Keeping the back door open
One of the potential obstacles, as is often the case with mammoth green projects, is the steep cost. “Climate neutrality will require heavy investment over the next few years, which we will not be able to do without public funding,“ Stadtwerke Flensburg’s Technical Managing Director Karsten Müller-Janßen told journalists.
„We were one of the first companies in the industry to apply for funding for operating costs back in November 2023 and are now urgently awaiting a decision on funding for a large capacity heat pump. Even though we expect the state support to come through, we had to agree on an exit option in the contract to keep the exit option open in case the financing fails to materialise,” Mr Müller-Jansen said.
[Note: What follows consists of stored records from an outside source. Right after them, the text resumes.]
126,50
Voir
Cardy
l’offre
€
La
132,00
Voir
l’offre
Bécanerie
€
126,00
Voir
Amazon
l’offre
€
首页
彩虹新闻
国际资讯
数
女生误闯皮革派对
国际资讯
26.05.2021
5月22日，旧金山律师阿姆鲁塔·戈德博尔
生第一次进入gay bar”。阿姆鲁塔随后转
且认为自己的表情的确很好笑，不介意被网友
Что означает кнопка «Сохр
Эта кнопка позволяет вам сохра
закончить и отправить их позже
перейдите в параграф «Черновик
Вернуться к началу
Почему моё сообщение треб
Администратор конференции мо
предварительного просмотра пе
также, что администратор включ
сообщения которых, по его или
In the eastern part of the city, new larger pipes will be required. The utility estimates the total investment in Germany’s first heat pump of this size at €130 million.
The heat pump has a capacity of 60 megawatts, the equivalent of roughly 6,000 individual single-family house pumps. Two additional large heat pumps are expected to bring the city closer to the 2035 climate neutrality target, the Flensburg city council has decided.
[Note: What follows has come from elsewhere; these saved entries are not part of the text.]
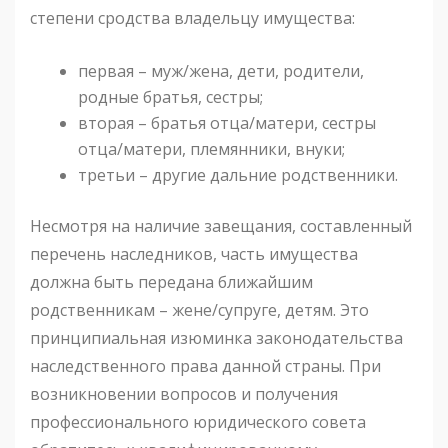
степени сродства владельцу имущества:
первая – муж/жена, дети, родители,
родные братья, сестры;
вторая – братья отца/матери, сестры
отца/матери, племянники, внуки;
третьи – другие дальние родственники.
Несмотря на наличие завещания, составленный
перечень наследников, часть имущества
должна быть передана ближайшим
родственникам – жене/супруге, детям. Это
принципиальная изюминка законодательства
наследственного права данной страны. При
возникновении вопросов и получения
профессионального юридического совета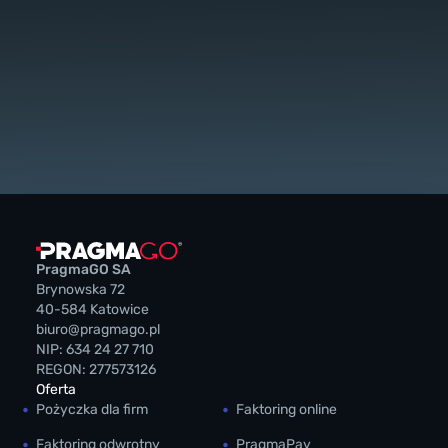
PragmaGO SA
Brynowska 72
40-584 Katowice
biuro@pragmago.pl
NIP: 634 24 27 710
REGON: 277573126
Oferta
Pożyczka dla firm
Faktoring online
Faktoring odwrotny
PragmaPay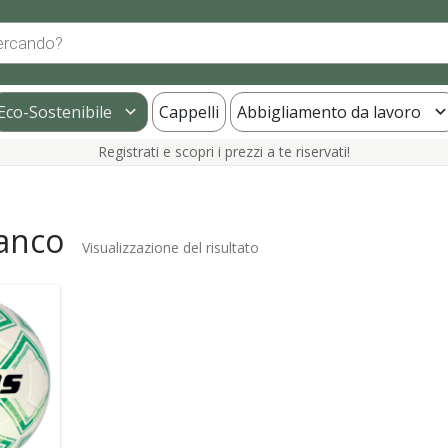
Eco-Sostenibile
Cappelli
Abbigliamento da lavoro
Registrati e scopri i prezzi a te riservati!
anco
Visualizzazione del risultato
“We are proud to contribute to the thermal transformation of the energy industry with our highly efficient technology. Indeed, such future-oriented projects show how it is possible to decarbonise heat supply and become independent of fossil fuels in the future – large-capacity heat pumps are the key to this,” says David Emin, CEO of Johnson Controls Germany.
A giant reverse fridge
Heat pumps use the same principle as your refrigerator – only in reverse. While the fridge draws heat from the inside out to cool its contents, the heat pump extracts heat from its surroundings and transfers it to the heating system.
In Flensburg, heat is extracted from water from the Flensburg Fjord with electricity. To heat the district heating water from 60 to 95°C requires an electrical output of approximately 21 megawatts. The electricity comes from renewable energy sources, so the heat production is completely CO₂ neutral. To achieve this, the new seawater pumps must provide more than 10 000 tonnes of water from the fjord per hour.
The Flensburg project comes five years before the required climate neutrality in Schleswig-Holstein and ten years before the same goal set by the federal government. In the city of just under 100,000 inhabitants, more than 90 percent of households are connected to district heating.